● What you should do:
Return every line of the entries below unchanged, from the line containing "family: Fringillidae" down to the line containing "family: Asteraceae", with both of those lines included.

● Input records:
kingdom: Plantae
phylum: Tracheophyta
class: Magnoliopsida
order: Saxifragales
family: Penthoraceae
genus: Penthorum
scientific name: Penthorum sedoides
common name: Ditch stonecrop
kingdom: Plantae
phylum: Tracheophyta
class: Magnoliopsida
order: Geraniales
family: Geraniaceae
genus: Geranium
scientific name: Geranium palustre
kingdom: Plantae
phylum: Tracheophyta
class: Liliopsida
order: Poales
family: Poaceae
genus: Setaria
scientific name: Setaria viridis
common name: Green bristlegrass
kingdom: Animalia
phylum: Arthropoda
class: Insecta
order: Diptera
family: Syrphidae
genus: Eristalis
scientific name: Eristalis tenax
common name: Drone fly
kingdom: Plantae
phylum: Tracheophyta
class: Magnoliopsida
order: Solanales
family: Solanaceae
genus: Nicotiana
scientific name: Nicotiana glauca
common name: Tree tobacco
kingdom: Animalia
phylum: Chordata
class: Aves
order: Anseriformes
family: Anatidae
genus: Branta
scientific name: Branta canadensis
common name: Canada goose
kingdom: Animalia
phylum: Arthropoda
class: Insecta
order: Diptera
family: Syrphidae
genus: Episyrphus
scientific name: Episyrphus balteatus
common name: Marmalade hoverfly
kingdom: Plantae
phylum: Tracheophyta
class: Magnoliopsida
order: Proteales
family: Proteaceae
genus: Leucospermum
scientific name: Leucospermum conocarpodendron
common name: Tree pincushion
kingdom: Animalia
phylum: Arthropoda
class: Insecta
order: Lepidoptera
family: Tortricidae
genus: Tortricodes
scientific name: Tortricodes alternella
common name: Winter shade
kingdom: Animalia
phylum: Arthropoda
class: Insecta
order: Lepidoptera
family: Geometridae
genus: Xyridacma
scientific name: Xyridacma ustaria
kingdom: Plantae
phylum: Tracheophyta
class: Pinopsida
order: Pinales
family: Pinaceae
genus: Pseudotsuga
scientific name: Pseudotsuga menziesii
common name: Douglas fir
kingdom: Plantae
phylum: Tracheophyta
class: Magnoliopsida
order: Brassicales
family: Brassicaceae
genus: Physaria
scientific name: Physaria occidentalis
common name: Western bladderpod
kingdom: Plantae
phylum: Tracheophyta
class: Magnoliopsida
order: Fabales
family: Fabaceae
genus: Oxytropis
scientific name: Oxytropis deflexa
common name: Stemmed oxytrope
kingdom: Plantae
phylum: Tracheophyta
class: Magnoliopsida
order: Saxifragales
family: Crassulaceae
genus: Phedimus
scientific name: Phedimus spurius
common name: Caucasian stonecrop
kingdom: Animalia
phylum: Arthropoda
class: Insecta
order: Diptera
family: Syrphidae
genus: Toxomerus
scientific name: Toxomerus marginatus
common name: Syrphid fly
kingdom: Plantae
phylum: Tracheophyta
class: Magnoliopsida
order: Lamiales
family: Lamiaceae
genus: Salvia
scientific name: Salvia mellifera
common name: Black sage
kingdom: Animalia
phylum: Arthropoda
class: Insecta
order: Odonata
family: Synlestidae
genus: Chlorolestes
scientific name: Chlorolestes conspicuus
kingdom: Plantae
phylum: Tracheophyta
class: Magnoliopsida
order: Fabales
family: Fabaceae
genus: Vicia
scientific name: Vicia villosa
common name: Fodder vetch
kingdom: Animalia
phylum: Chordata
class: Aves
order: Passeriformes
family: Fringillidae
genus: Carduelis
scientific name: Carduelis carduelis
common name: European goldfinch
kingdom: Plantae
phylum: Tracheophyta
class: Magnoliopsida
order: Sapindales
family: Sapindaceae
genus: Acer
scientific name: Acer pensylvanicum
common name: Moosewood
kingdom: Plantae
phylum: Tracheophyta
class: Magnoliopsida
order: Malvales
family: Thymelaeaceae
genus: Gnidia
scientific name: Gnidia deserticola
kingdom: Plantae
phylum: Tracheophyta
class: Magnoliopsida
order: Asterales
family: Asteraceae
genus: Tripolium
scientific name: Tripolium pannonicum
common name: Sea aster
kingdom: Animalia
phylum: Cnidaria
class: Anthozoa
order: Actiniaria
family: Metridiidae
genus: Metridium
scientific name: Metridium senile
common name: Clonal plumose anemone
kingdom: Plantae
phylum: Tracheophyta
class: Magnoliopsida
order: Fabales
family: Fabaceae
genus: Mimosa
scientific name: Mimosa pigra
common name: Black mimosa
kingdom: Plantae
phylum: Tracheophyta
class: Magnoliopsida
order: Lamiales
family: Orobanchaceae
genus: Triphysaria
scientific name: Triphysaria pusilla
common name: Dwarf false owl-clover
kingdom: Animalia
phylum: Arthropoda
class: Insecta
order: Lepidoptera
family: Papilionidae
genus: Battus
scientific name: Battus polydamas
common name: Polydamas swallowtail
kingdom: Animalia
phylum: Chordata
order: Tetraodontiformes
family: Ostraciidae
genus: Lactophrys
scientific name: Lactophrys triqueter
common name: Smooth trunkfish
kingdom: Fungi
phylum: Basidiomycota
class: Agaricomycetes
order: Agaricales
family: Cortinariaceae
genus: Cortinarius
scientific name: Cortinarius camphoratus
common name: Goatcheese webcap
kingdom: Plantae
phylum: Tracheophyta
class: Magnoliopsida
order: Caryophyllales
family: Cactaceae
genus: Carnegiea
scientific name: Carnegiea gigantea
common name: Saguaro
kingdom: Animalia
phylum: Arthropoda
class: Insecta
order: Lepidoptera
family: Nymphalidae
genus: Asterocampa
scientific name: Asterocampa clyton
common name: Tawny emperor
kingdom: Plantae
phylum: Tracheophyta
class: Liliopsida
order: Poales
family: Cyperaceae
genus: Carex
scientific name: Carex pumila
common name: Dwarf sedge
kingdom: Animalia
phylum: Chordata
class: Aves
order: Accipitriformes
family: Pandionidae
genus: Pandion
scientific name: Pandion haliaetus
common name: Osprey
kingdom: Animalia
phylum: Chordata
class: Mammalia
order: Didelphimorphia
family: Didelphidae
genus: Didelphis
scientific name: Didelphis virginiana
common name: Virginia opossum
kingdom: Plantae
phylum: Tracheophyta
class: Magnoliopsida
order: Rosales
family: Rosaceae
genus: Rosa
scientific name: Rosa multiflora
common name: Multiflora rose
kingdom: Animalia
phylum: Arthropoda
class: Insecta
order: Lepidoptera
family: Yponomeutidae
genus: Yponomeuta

● Output of the exercise:
family: Fringillidae
genus: Carduelis
scientific name: Carduelis carduelis
common name: European goldfinch
kingdom: Plantae
phylum: Tracheophyta
class: Magnoliopsida
order: Sapindales
family: Sapindaceae
genus: Acer
scientific name: Acer pensylvanicum
common name: Moosewood
kingdom: Plantae
phylum: Tracheophyta
class: Magnoliopsida
order: Malvales
family: Thymelaeaceae
genus: Gnidia
scientific name: Gnidia deserticola
kingdom: Plantae
phylum: Tracheophyta
class: Magnoliopsida
order: Asterales
family: Asteraceae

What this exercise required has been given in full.